Theyre choice and range of everything is really good, the prices are average from what i was expecting, a large range of different fish and reptiles including the dreaded spiders (they scare the :censor: out of me tbh)

Id picked up my mealies and thought id get some locusts as well to vary my little geckos diets and i thought id see what they had in the way of reptiles, a large range of lovely bearded dragons looked in very good health ranging from babies right through to adult's, however i did see a couple of leopard geckos that sort of sprung a bit of 'omg thats bad' in my mind,

the leopard geckos two of them kept in a viv literally the size of a shoe box (both of them around a year old or so) one was shedding heavily and had a graze on its head, i flagged this to one of the staff members (ricky) and he quite politely informed me that the graze was part of a shed that the gecko had pulled off itself, and that it had been treated, but they both looked extremely thin and i didnt like what i saw, this aside i cannot fault the rest of the animals all healthy very full of life and looked very well looked after,

if i had 130 pounds to spend i would have taken the shedding gecko and its room mate with me and cared for them myself,

however this aside i highly recommend viking aquatics to anyone in the ipswich area, The man i spoke to was called Rickie and was very polite and informative on all the questions i asked him,


----------



## Spikebrit (Oct 23, 2006)

Klymax said:


> I was recommended by work mates and my Station Quartermaster at work to go to viking aquatics in ipswich,
> 
> Theyre choice and range of everything is really good, the prices are average from what i was expecting, a large range of different fish and reptiles including the dreaded spiders (they scare the :censor: out of me tbh)
> 
> ...



I'm sorry but i disagree with this. There have been a few pertitions to get them closed down over the years, but as they have always improved thigs have never got to bad. They are by no means the worst i've seen, but there are a lot of improvements. 

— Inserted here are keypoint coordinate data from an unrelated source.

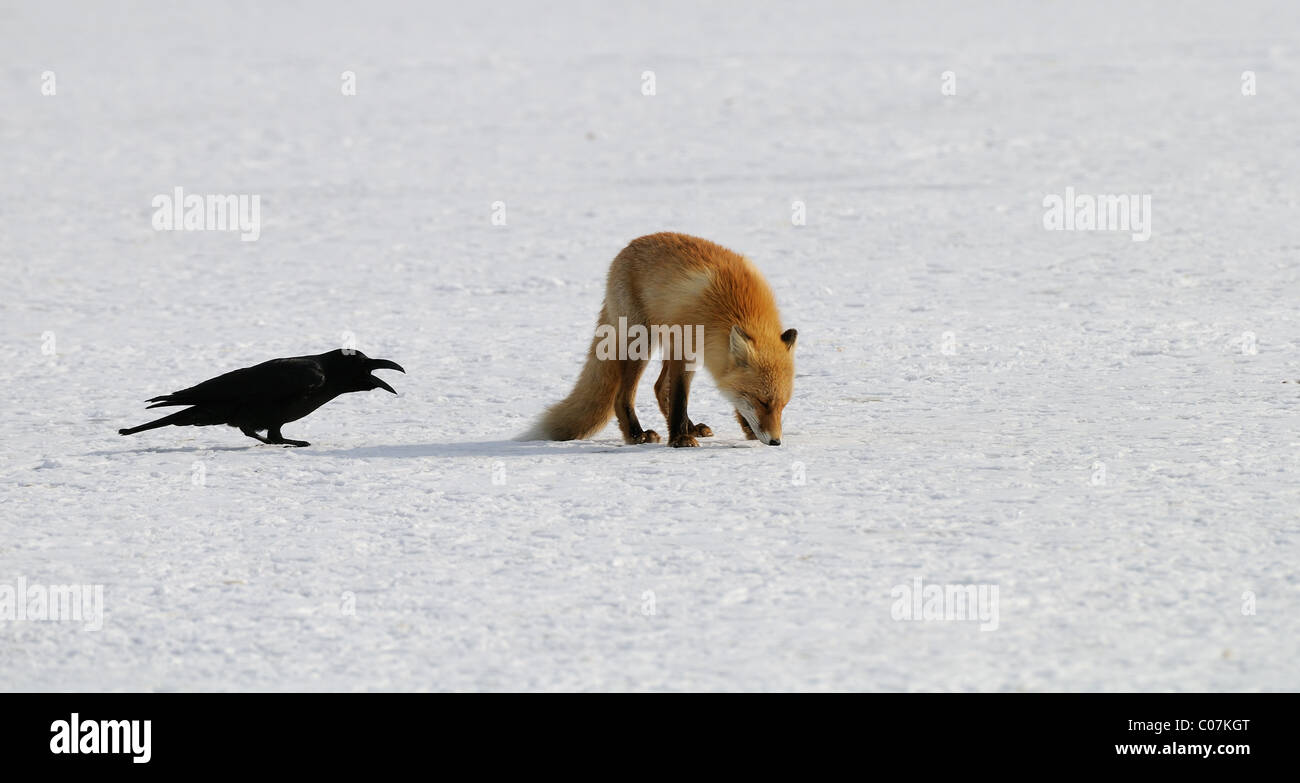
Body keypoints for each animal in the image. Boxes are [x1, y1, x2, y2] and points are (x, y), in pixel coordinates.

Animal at [522, 231, 795, 444]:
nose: (776, 441)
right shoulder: (684, 346)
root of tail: (628, 247)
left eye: (782, 405)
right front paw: (680, 439)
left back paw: (690, 427)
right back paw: (637, 435)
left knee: (658, 386)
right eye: (762, 401)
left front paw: (745, 429)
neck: (737, 306)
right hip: (641, 342)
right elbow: (679, 397)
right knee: (623, 396)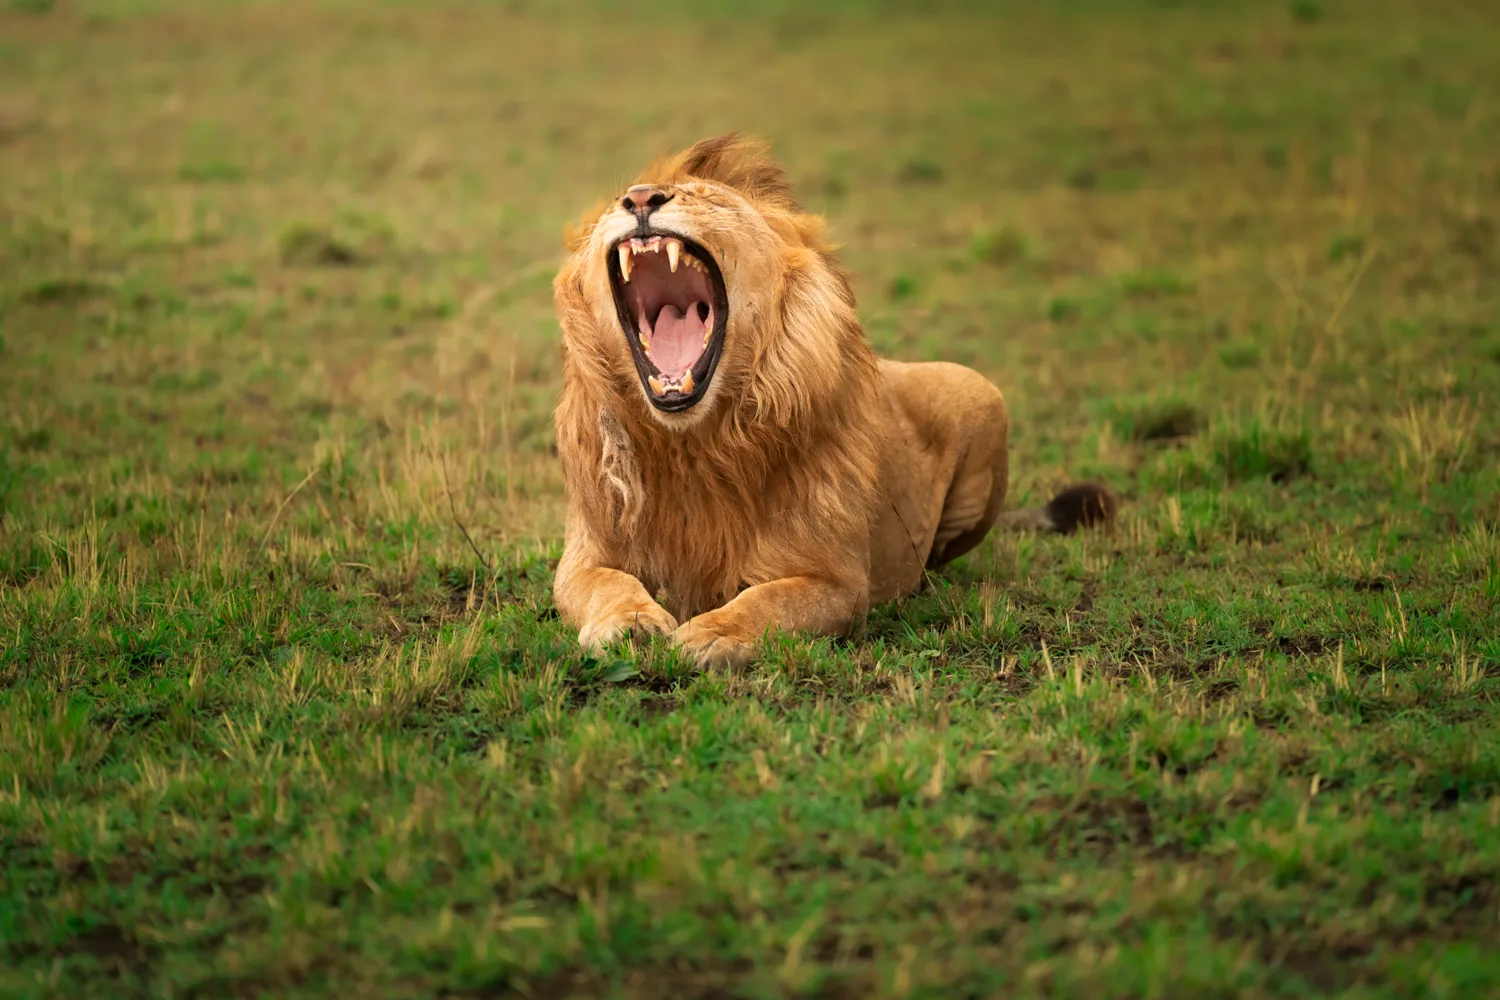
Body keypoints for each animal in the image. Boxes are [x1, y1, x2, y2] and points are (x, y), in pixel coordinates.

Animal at [551, 134, 1113, 668]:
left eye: (711, 199)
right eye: (616, 201)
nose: (641, 199)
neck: (692, 443)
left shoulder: (838, 582)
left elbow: (769, 601)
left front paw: (713, 633)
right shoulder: (584, 556)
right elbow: (606, 583)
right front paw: (631, 622)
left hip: (981, 398)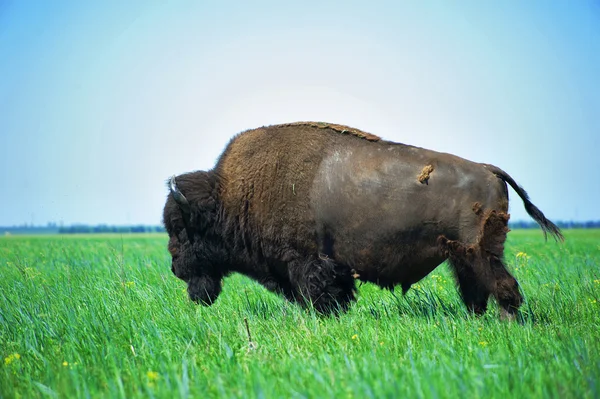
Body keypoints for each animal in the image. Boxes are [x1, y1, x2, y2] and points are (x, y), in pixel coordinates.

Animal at [161, 122, 564, 318]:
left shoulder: (307, 263)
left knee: (504, 287)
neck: (231, 195)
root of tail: (488, 169)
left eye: (180, 227)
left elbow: (320, 296)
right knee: (476, 290)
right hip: (462, 256)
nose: (175, 267)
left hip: (481, 252)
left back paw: (505, 322)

I.e. they keep leo pairs in a 12x12x12 inch cube. Last time i was in they had 8 CWD in a 36x12x18. Most of their stock is wc with obvious issues, mites and nose rubs on about 60% of stock on my last visit. They do try but they cram so much in to undersized and ill prepared vivs.

Also i used to speak to some one who worked there for a short time and their knowledge, and behind the scenes care is aweful, along with lots of very ill animals left to die. 

It was a year ago i last visited and i really dont like it. 

They are by no means the worst but they are not a good store. 

Jay


----------



## Truffs (Aug 6, 2008)

I've only bought the occasional box of crix and lumps of cork bark from there but have found them to be fine, that said i've not spent much time in there and not really looked at the animals (i find it too tempting and dont have much willpower lol!)

Theres definitely a worse shop in the area which i visited once and decided never again!!!

Are there any decent rep shops in east anglia that anyone knows of, i keep looking but they seem to be thin on the ground round here?!


----------